Signs Of Travel Burnout
There are three clear signs that we’re overextending ourselves: 1) One or both of us is unreasonably crabby. 2) There are mountains of travel brochures and maps that we haven’t had time to sort through and recycle. 3) Underwear is in short supply. We each have two weeks of underwear on board…if we run out and haven’t had time to do laundry, we’re doing too much.
Other signs of travel burnout: Feeling exhausted instead of excited by the task of planning our travels and making reservations. Having trouble motivating to get out of my pajamas, even in the most beautiful locale and on the most perfect day. Feeling annoyed by circling in yet another unknown grocery store, trying to find the damned red curry paste. And then discovering the store doesn’t carry red curry paste.
The grateful part of me always knows that this opportunity that we have to travel is an incredible gift.
The Answer For Us: Plan A ‘Normal Life’ Vacation
I have one more thing to add to my list for happily thriving in a lifestyle of fulltime travel. We need to plan ‘vacations’ in the midst of our travels. That means staying somewhere, once or twice a year, where we can relax and live a ‘normal’ life for a couple of weeks or a month. It’s remarkably soul-soothing to be in a place where the grocery store is familiar, and you can find the red curry paste. You may not care about this in the first year or two of traveling, but everyone I know who is in this lifestyle for the long haul eventually comes to the same conclusion.
Short and Sweet Adirondack Kayak Trips: Click on any photo for a larger image
Exploring A Smidgen Of The Adirondacks
So, we bailed on visiting Montreal, with the hope that we’ll make it back this way again in our travels. (Oh, how it pains me to think that we might NOT be back this way…but that’s the price of sanity.)

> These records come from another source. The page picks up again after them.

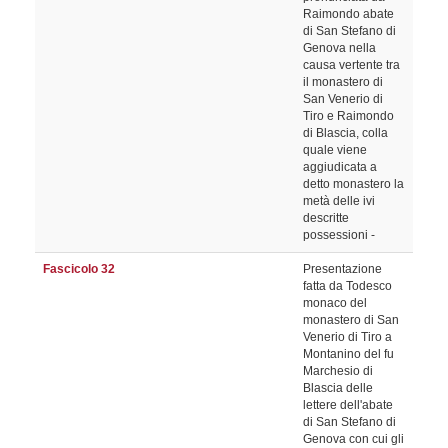
Raimondo abate
di San Stefano di
Genova nella
causa vertente tra
il monastero di
San Venerio di
Tiro e Raimondo
di Blascia, colla
quale viene
aggiudicata a
detto monastero la
metà delle ivi
descritte
possessioni -
Fascicolo 32
Presentazione
fatta da Todesco
monaco del
monastero di San
Venerio di Tiro a
Montanino del fu
Marchesio di
Blascia delle
lettere dell'abate
di San Stefano di
Genova con cui gli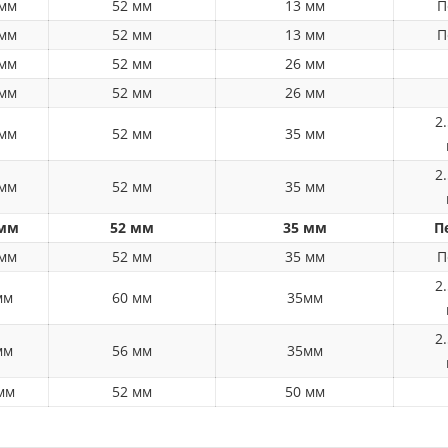
 мм
52 мм
13 мм
П
 мм
52 мм
13 мм
П
 мм
52 мм
26 мм
 мм
52 мм
26 мм
2.
 мм
52 мм
35 мм
2.
 мм
52 мм
35 мм
 мм
52 мм
35 мм
П
 мм
52 мм
35 мм
П
2.
мм
60 мм
35мм
2.
мм
56 мм
35мм
мм
52 мм
50 мм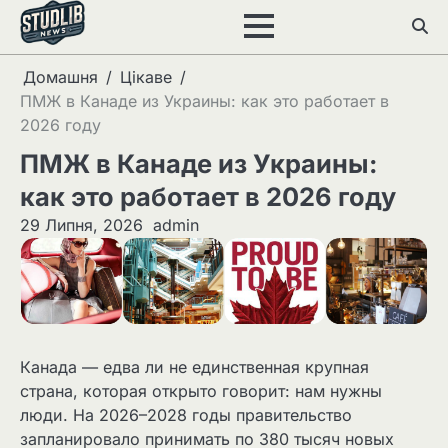
Перейти
до
вмісту
Домашня
Цікаве
ПМЖ в Канаде из Украины: как это работает в
2026 году
ПМЖ в Канаде из Украины:
как это работает в 2026 году
29 Липня, 2026
admin
Канада — едва ли не единственная крупная
страна, которая открыто говорит: нам нужны
люди. На 2026–2028 годы правительство
запланировало принимать по 380 тысяч новых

We kept our explorations of the Adirondacks simple and close to home. We hiked a couple of beautiful short trails, did a couple of short relaxing kayak trips, visited a nearby wildlife refuge, and explored nearby small towns. This is a lovely area, and it looks exactly like what I imagined the Adirondacks should look like, stuffed moose and all.
About the RV Park
We settled into the North Pole Resorts for a relaxing week-long stay. It’s not inexpensive, but at that point, we probably would have paid twice the amount for the opportunity to just chill out for a week. There are two sections at the resort: We opted for the ‘100 Acre Woods Area,’ a beautiful, forested, state park-like campground area, far from the miniature golf RV area. We loved it and would happily stay there again. After a relaxing week, we were excited about moving on to our summer adventures in Canada.